Llegó a la puerta trasera de la caja. Levantó un poco la lona y se asomó. El almacén estaba muy oscuro. Solo podía ver el morro del otro camión pegado al parachoques trasero del suyo.

Bonita forma de aparcar, pensó.

Volvió a prestar atención por si oía señales de que había problemas. Podía oír algo. Sonaba como un rugido lejano; como si hubiera otro camión detrás de los muros. O incluso el motor diésel de un tren de mercancías a lo lejos. Los trenes implicaban vías y las vías llevaban a sitios. Se sorprendió entusiasmándose por momentos.

Desató la solapa trasera, deslizó las piernas por encima del borde y bajó al suelo. Al girar de lado para pasar entre los dos camiones, le invadió una extraña sensación, como de mareo o de vértigo. Tal vez había estado sentado demasiado tiempo. Tal vez la falta de agua había empezado a afectar su equilibrio.

Con el espacio justo para andar entre las hileras de vehículos, Joe se dirigió al final de las filas y lo que supuso era la puerta por la que habían entrado.

El vértigo volvió a sobrevenirle y notó que las rodillas le fallaban. Empezó a temer que unos microbots hubieran salido de los bidones y se le hubieran metido en los oídos.
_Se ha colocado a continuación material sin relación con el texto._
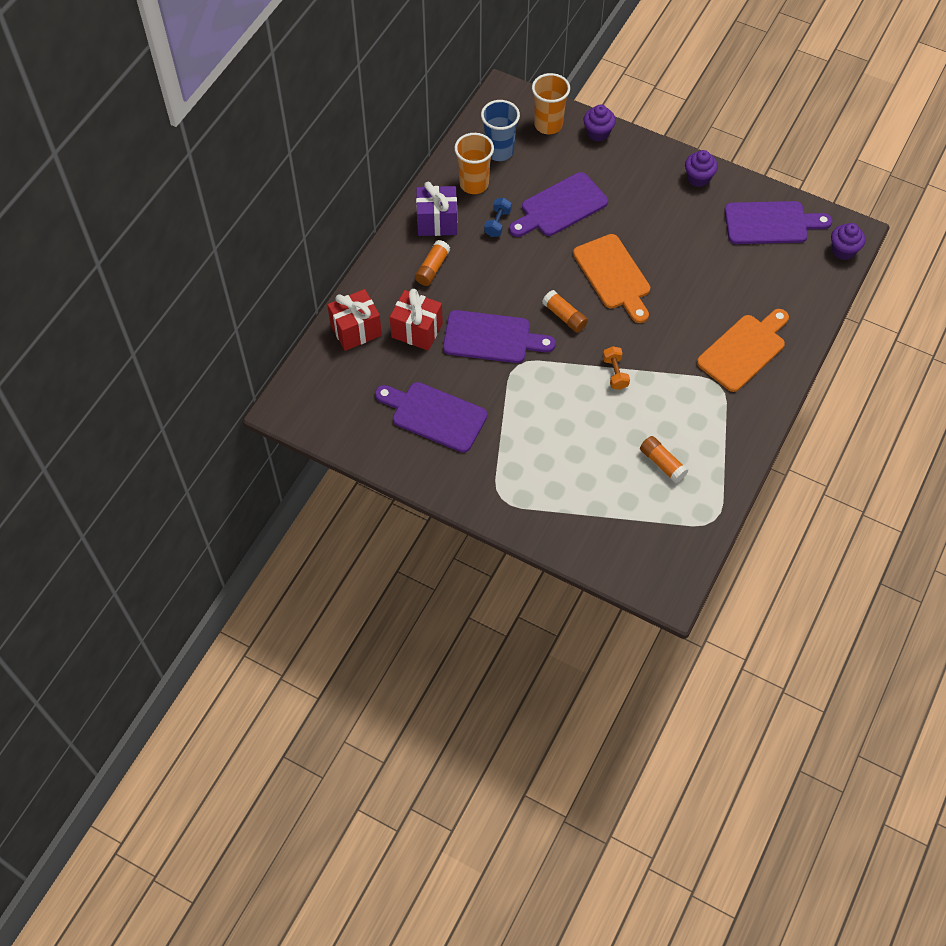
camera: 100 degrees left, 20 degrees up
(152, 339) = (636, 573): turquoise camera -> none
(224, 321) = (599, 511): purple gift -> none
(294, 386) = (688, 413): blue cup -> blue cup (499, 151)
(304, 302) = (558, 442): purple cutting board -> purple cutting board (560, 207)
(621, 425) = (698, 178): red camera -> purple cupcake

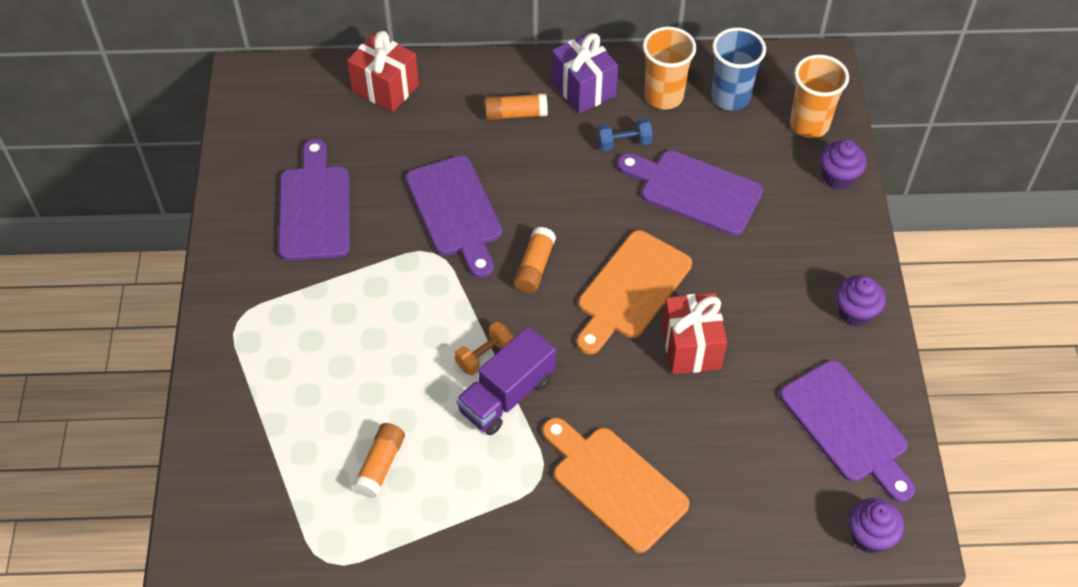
camera: 60 degrees right, 5 degrees down
(417, 330) = (420, 139): red gift -> red gift (691, 347)
(651, 375) = (507, 395): none -> purple truck
(744, 350) = (614, 484): orange cutting board -> orange cutting board turned 150 degrees counterclockwise

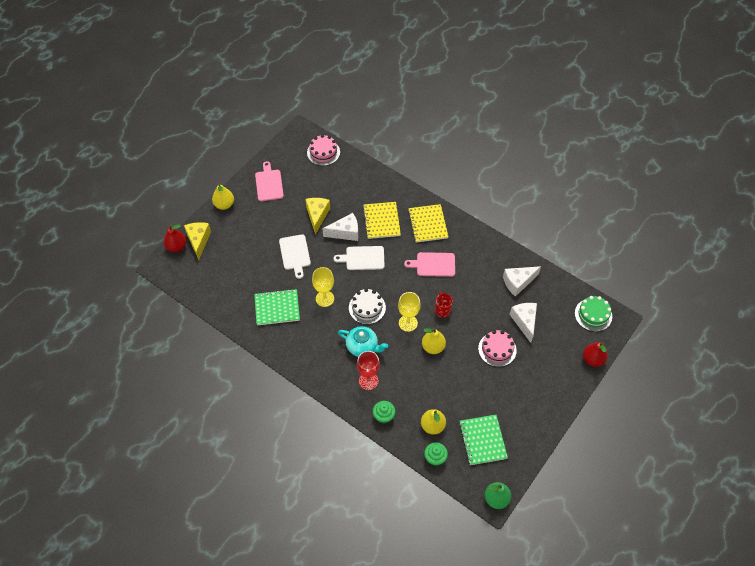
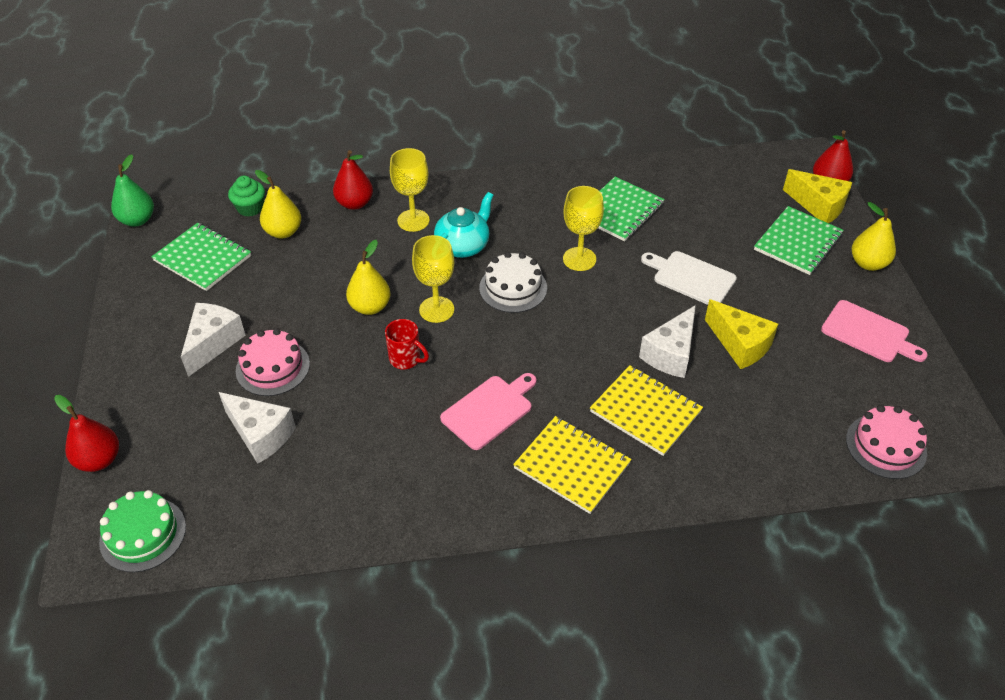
camera: 135 degrees right, 10 degrees down
(233, 233) = (798, 242): none -> green notebook
(362, 258) = (600, 340): white cutting board -> none
(362, 346) = (463, 246): turquoise teapot -> turquoise teapot turned 150 degrees clockwise
(368, 381) = (413, 220): red goblet -> yellow goblet
(383, 416) = (355, 203): green cupcake -> red pear
(518, 282) = (324, 488): white cheese -> white cheese (213, 343)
Era lo malo de las cosas tan pequeñas que no se veían: que uno nunca sabía dónde estaban.

—Un bastoncillo de algodón —masculló, frotándose la oreja—, mi reino por un bastoncillo de algodón.

Recuperó el equilibrio y dio otro paso. Esa vez la sensación apareció con más rapidez, más intensa y más regular. Joe la notó en las piernas y en el cuello como si lo estuvieran empujando de un lado a otro. Oyó un crujido.

Permaneció lo más quieto posible. La sensación se repitió una vez más. No eran imaginaciones suyas. No era vértigo. Ni siquiera eran los robots, haciéndole perder el equilibrio. La sensación era real y muy familiar.

El corazón empezó a latirle con fuerza. Se movió más rápidamente, pasando entre los camiones, los pies resbalándole a través del suelo metálico. Cuando llegó a la puerta de acero situada al final de las hileras de vehículos, notó que el suelo se movía bajo sus pies siguiendo una pauta que se repetía lentamente, fluida y uniforme, arriba y abajo.

El sonido de una sirena de niebla mucho más arriba confirmó lo que Joe ya sabía.

Estaba en algún tipo de embarcación, no en un almacén. La extraña sensación que notaba bajo sus pies la provocaba la cubierta en movimiento de lo que debía de ser un buque de mercancías dejando atrás un rompeolas y adentrándose oblicuamente en las olas.

La cubierta subía y bajaba y también se inclinaba y giraba. Los movimientos no eran pronunciados, lo justo para zarandearlo en la oscuridad, pero ya le resultaban inconfundibles.

Joe encontró el cerrojo de la puerta trasera. Estaba bien cerrado.

Recordó cómo había alardeado delante de Kurt. «Hay muchas carreteras y muchos sitios a los que un camión puede ir desde aquí».

Sí, pensó. A menos que metas el camión en un barco. Entonces puede ir prácticamente a cualquier parte.